▸ **Excerpted text**
START

Now here's that script rewritten using the substitution functions:

awk '
{
gsub(/"/, "")
if (sub(/^\.Se /, "Chapter ")) print
if (sub(/^\.Ah /, "\tA. ")) print
if (sub(/^\.Bh /, "\t\tB.  ")) print
}' $*

The two scripts are exactly equivalent, printing out only those lines that are changed. For the first edition of this book, Dale compared the run-time of both scripts and, as he expected, the awk script was slower. For the second edition, new timings showed that performance varies by implementation, and in fact, all tested versions of new awk were faster than sed! This is nice, since we have the capabilities in awk to make the script do more things. For instance, instead of using letters of the alphabet, we could number the headings. Here's the revised awk script:

awk '# do.outline -- number headings in chapter.
{
gsub(/"/, "")
}
/^\.Se/ {
	sub(/^\.Se /, "Chapter ") 
	ch = $2
	ah = 0
	bh = 0
	print
	next
}
/^\.Ah/ {
	sub(/^\.Ah /, "\t " ch "." ++ah " ") 
	bh = 0
	print
	next
}
/^\.Bh/ {
	sub(/^\.Bh /, "\t\t " ch "."  ah "." ++bh " ")
	print
}' $*

In this version, we break out each heading into its own pattern-matching rule. This is not necessary but seems more efficient since we know that once a rule is applied, we don't need to look at the others. Note the use of the next statement to bypass further examination of a line that has already been identified.

END

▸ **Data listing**
START

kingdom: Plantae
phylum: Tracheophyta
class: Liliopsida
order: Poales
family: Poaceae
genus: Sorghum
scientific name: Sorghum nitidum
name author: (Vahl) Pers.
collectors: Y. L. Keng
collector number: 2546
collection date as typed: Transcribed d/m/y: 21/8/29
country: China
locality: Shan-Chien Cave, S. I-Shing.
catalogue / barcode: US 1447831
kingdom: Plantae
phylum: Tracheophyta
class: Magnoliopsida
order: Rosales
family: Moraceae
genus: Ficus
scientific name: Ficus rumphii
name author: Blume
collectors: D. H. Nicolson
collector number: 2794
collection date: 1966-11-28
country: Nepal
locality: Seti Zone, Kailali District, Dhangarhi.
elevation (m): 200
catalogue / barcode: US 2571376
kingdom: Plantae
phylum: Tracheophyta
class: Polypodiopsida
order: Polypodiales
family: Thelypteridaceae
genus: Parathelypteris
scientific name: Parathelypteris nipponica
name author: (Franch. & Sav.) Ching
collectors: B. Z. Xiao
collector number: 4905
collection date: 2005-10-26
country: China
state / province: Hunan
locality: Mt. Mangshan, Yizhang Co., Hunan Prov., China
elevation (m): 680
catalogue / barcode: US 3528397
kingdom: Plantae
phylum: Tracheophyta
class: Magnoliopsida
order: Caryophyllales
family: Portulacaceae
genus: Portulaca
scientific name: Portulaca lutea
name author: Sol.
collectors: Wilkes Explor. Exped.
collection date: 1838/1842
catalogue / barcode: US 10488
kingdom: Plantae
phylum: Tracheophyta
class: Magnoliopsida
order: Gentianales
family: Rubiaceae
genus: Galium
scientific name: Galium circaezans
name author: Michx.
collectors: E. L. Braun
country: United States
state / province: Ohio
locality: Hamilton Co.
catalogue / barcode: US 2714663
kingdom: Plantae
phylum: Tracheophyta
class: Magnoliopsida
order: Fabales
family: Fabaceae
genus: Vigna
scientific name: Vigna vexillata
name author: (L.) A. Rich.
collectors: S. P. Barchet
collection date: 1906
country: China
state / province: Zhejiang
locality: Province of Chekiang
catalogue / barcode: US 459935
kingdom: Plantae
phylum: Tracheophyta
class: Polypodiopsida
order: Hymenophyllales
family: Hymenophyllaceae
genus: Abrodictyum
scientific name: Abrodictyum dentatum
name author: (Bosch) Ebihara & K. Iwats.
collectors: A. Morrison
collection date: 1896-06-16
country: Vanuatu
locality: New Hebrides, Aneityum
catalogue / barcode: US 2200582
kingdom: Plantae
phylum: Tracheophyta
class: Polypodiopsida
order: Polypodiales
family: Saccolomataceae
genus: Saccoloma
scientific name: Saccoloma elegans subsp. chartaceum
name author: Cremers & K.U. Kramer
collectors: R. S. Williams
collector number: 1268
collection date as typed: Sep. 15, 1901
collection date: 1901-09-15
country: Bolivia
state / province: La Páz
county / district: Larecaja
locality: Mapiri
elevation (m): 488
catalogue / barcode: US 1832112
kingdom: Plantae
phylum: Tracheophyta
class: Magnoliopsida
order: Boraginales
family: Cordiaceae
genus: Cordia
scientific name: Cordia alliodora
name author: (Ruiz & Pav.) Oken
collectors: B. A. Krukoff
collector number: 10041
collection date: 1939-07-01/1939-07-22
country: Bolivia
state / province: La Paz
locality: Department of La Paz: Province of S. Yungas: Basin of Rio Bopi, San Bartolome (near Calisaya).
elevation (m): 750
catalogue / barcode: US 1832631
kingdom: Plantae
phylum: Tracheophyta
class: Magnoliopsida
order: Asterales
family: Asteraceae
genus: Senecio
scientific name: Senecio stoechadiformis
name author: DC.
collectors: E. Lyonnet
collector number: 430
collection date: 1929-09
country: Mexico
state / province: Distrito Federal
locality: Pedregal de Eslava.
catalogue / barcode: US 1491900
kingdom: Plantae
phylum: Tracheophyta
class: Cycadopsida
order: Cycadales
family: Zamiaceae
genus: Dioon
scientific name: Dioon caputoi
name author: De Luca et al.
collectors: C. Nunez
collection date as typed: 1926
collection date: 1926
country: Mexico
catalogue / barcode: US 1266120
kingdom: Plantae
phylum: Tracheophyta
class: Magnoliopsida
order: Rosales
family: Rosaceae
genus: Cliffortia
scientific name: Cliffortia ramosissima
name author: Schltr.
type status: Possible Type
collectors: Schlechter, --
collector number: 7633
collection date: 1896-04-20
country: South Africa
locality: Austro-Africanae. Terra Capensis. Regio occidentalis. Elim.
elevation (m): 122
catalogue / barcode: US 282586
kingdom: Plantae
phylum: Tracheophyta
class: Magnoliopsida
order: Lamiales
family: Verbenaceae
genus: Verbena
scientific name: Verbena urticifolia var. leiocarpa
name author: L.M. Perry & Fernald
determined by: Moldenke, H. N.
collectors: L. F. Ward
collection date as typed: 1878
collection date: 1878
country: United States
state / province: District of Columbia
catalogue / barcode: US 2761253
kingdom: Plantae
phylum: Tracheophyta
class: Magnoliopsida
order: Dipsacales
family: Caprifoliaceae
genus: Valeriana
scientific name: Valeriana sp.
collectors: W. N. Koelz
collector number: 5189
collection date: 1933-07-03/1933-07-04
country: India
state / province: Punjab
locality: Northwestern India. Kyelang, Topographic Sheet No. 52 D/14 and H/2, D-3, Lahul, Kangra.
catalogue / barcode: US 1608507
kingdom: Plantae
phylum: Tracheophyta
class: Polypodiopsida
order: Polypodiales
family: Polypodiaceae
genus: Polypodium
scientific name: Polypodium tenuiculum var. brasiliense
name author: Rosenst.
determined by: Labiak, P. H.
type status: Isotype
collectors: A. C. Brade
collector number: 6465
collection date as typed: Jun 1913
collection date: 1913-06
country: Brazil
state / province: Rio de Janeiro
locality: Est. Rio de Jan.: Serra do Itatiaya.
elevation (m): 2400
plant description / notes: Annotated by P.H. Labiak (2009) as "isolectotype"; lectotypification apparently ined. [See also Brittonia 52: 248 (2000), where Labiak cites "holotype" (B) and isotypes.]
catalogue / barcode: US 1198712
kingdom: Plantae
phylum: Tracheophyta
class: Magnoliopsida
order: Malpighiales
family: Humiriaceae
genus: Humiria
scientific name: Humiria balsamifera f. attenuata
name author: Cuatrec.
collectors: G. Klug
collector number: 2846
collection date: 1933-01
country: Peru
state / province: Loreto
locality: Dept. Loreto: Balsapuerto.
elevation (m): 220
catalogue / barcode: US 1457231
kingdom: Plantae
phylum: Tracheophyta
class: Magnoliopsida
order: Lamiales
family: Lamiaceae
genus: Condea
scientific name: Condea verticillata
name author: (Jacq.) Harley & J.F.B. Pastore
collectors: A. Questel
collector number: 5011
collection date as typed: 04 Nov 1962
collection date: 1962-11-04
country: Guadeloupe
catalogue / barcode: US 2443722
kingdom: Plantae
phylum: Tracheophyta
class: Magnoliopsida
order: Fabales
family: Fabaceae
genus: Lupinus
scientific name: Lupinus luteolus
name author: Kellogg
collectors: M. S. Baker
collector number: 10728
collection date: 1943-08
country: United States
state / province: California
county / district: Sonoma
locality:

END

▸ **Problem details**
List every variable that the revised awk script in the awk excerpt assigns a value to.

▸ **The result**
ch, ah, bh